Copy protection, like many things in gaming, isn’t new. Back in the day, there were code wheels, references to certain letters, sentences, or clues in user manuals that you had to match, symbol sheets (some printed on red paper so they couldn’t be legibly photocopied), deliberate errors introduced into the manufacturing process to prevent physical copying, and plenty of others which I either never saw or currently escape me. Sure, some of these methods are onerous, too, and kinda bullshit, but I’m not against people trying to protect their income from their work. But assuming your mother didn’t throw out your game boxes, and that you have hardware still capable of playing these old games, you have the physical capability to get through this copy protection by legimate means, and the only thing the copy protection affects is the game it’s meant for. This won’t necessarily be the case for any games you purchase with current forms of copy protection.
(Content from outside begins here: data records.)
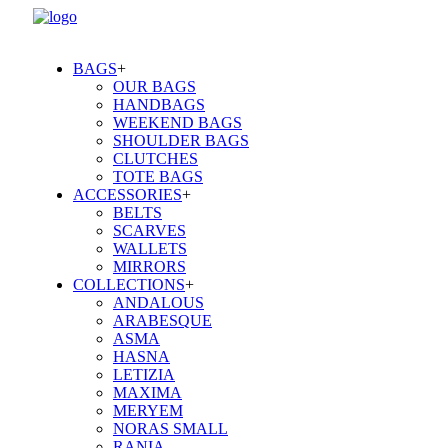
BAGS
+
OUR BAGS
HANDBAGS
WEEKEND BAGS
SHOULDER BAGS
CLUTCHES
TOTE BAGS
ACCESSORIES
+
BELTS
SCARVES
WALLETS
MIRRORS
COLLECTIONS
+
ANDALOUS
ARABESQUE
ASMA
HASNA
LETIZIA
MAXIMA
MERYEM
NORAS SMALL
RANIA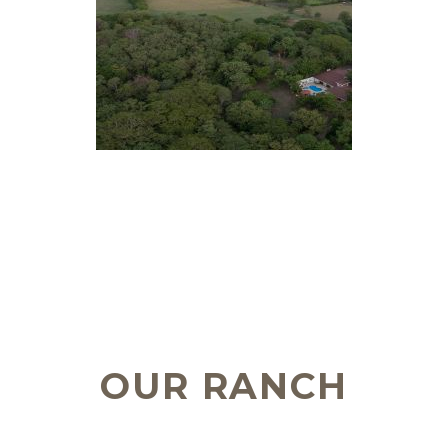
OUR RANCH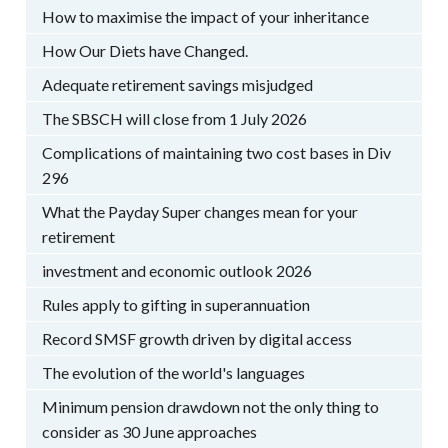
How to maximise the impact of your inheritance
How Our Diets have Changed.
Adequate retirement savings misjudged
The SBSCH will close from 1 July 2026
Complications of maintaining two cost bases in Div
296
What the Payday Super changes mean for your
retirement
investment and economic outlook 2026
Rules apply to gifting in superannuation
Record SMSF growth driven by digital access
The evolution of the world's languages
Minimum pension drawdown not the only thing to
consider as 30 June approaches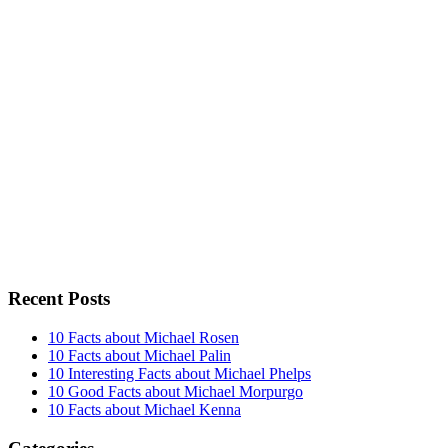
Recent Posts
10 Facts about Michael Rosen
10 Facts about Michael Palin
10 Interesting Facts about Michael Phelps
10 Good Facts about Michael Morpurgo
10 Facts about Michael Kenna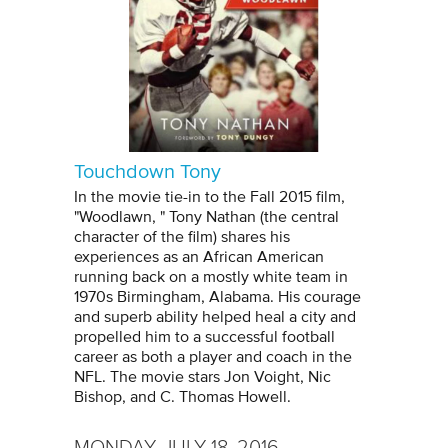
Touchdown Tony
In the movie tie-in to the Fall 2015 film,
"Woodlawn, " Tony Nathan (the central
character of the film) shares his
experiences as an African American
running back on a mostly white team in
1970s Birmingham, Alabama. His courage
and superb ability helped heal a city and
propelled him to a successful football
career as both a player and coach in the
NFL. The movie stars Jon Voight, Nic
Bishop, and C. Thomas Howell.
MONDAY, JULY 18, 2016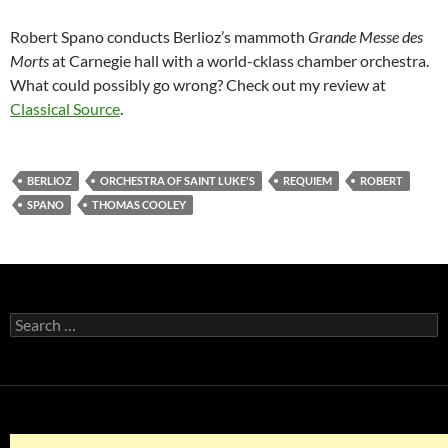
Robert Spano conducts Berlioz’s mammoth
Grande Messe des
Morts
at Carnegie hall with a world-cklass chamber orchestra.
What could possibly go wrong? Check out my review at
Classical Source
.
BERLIOZ
ORCHESTRA OF SAINT LUKE'S
REQUIEM
ROBERT
SPANO
THOMAS COOLEY
Search
for: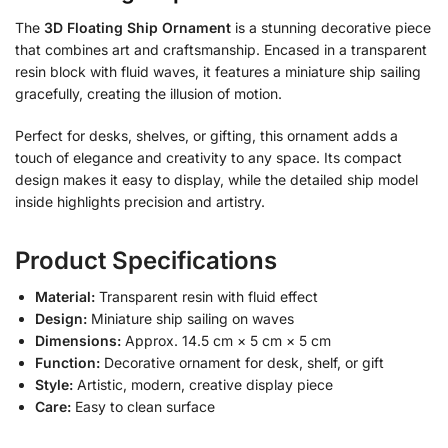
The
3D Floating Ship Ornament
is a stunning decorative piece
that combines art and craftsmanship. Encased in a transparent
resin block with fluid waves, it features a miniature ship sailing
gracefully, creating the illusion of motion.
Perfect for desks, shelves, or gifting, this ornament adds a
touch of elegance and creativity to any space. Its compact
design makes it easy to display, while the detailed ship model
inside highlights precision and artistry.
Product Specifications
Material:
Transparent resin with fluid effect
Design:
Miniature ship sailing on waves
Dimensions:
Approx. 14.5 cm × 5 cm × 5 cm
Function:
Decorative ornament for desk, shelf, or gift
Style:
Artistic, modern, creative display piece
Care:
Easy to clean surface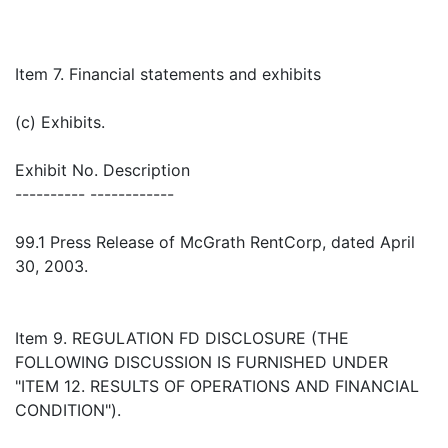
Item 7. Financial statements and exhibits
(c) Exhibits.
Exhibit No. Description
---------- ------------
99.1 Press Release of McGrath RentCorp, dated April
30, 2003.
Item 9. REGULATION FD DISCLOSURE (THE
FOLLOWING DISCUSSION IS FURNISHED UNDER
"ITEM 12. RESULTS OF OPERATIONS AND FINANCIAL
CONDITION").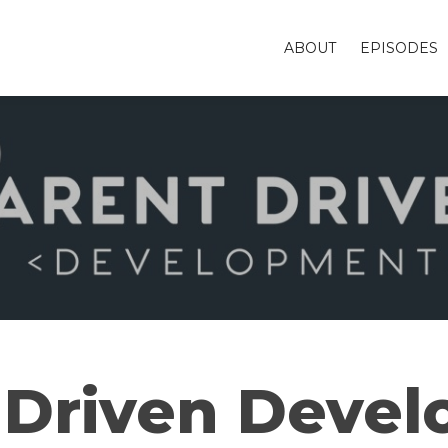
ABOUT
EPISODES
 Driven Deve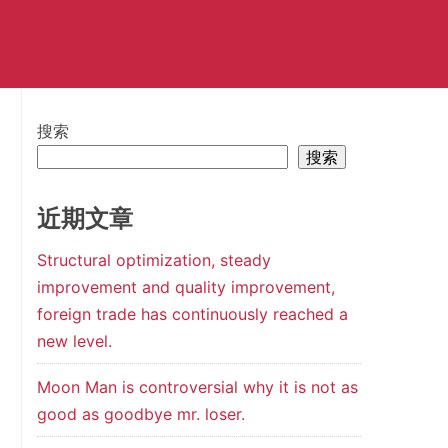
搜索
搜索
近期文章
Structural optimization, steady
improvement and quality improvement,
foreign trade has continuously reached a
new level.
Moon Man is controversial why it is not as
good as goodbye mr. loser.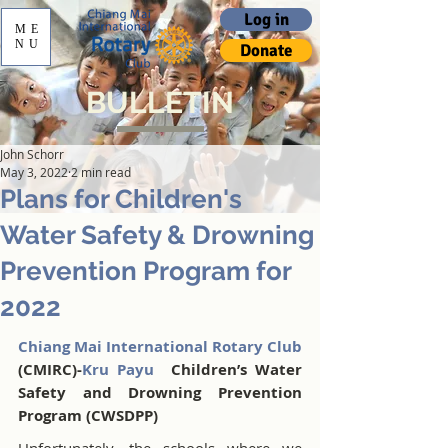
Log in
ME
NU
Donate
BULLETIN
John Schorr
May 3, 2022
2 min read
Plans for Children's
Water Safety & Drowning
Prevention Program for
2022
Chiang Mai International Rotary Club
(CMIRC)-
Kru Payu 
 Children’s Water 
Safety and Drowning Prevention 
Program (CWSDPP) 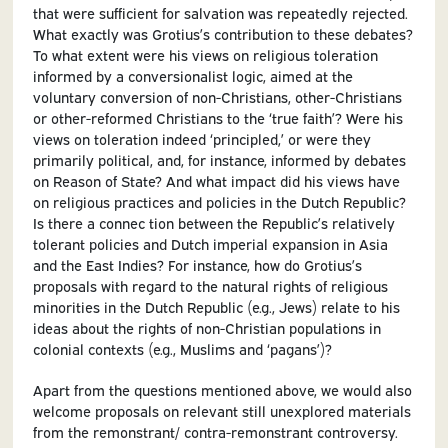
that were sufficient for salvation was repeatedly rejected.
What exactly was Grotius’s contribution to these debates?
To what extent were his views on religious toleration
informed by a conversionalist logic, aimed at the
voluntary conversion of non-Christians, other-Christians
or other-reformed Christians to the ‘true faith’? Were his
views on toleration indeed ‘principled,’ or were they
primarily political, and, for instance, informed by debates
on Reason of State? And what impact did his views have
on religious practices and policies in the Dutch Republic?
Is there a connec tion between the Republic’s relatively
tolerant policies and Dutch imperial expansion in Asia
and the East Indies? For instance, how do Grotius’s
proposals with regard to the natural rights of religious
minorities in the Dutch Republic (e.g., Jews) relate to his
ideas about the rights of non-Christian populations in
colonial contexts (e.g., Muslims and ‘pagans’)?
Apart from the questions mentioned above, we would also
welcome proposals on relevant still unexplored materials
from the remonstrant/ contra-remonstrant controversy.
What I ask for from any copy-protection is for three simple rules to apply:

1. Don’t phone home. If you can’t authorize a game using the physical medium or downloaded file which I posess, don’t make me need to authorize it at all. Sure, the internet is basically ubiquitous, but that doesn’t mean your company or the game authorization servers will be around forever. I should have everything I need to play the game available straight out of the box or download.

2. Don’t limit reinstalls. I might forget to ‘deauthorize’ it…I SHOULDN’T HAVE TO ‘DEAUTHORIZE’ IT. I PAID GOOD MONEY FOR THIS GAME. Again, while I might be able to call or email for fresh installs, that doesn’t mean you’ll be around forever. Or the customer service rep might be a dick and not help me out. And also, checking how many more installs I’m ‘allowed’ means phoning home, again.

3. Don’t screw up my computer. Copy protection should exist within the game itself and affect the game only. It shouldn’t install anything seperate, it shouldn’t have any access to anything not directly related to the game it’s for, and it shouldn’t have any impact on the performance of my computer.

Am I asking to much by wanting to own the games I buy?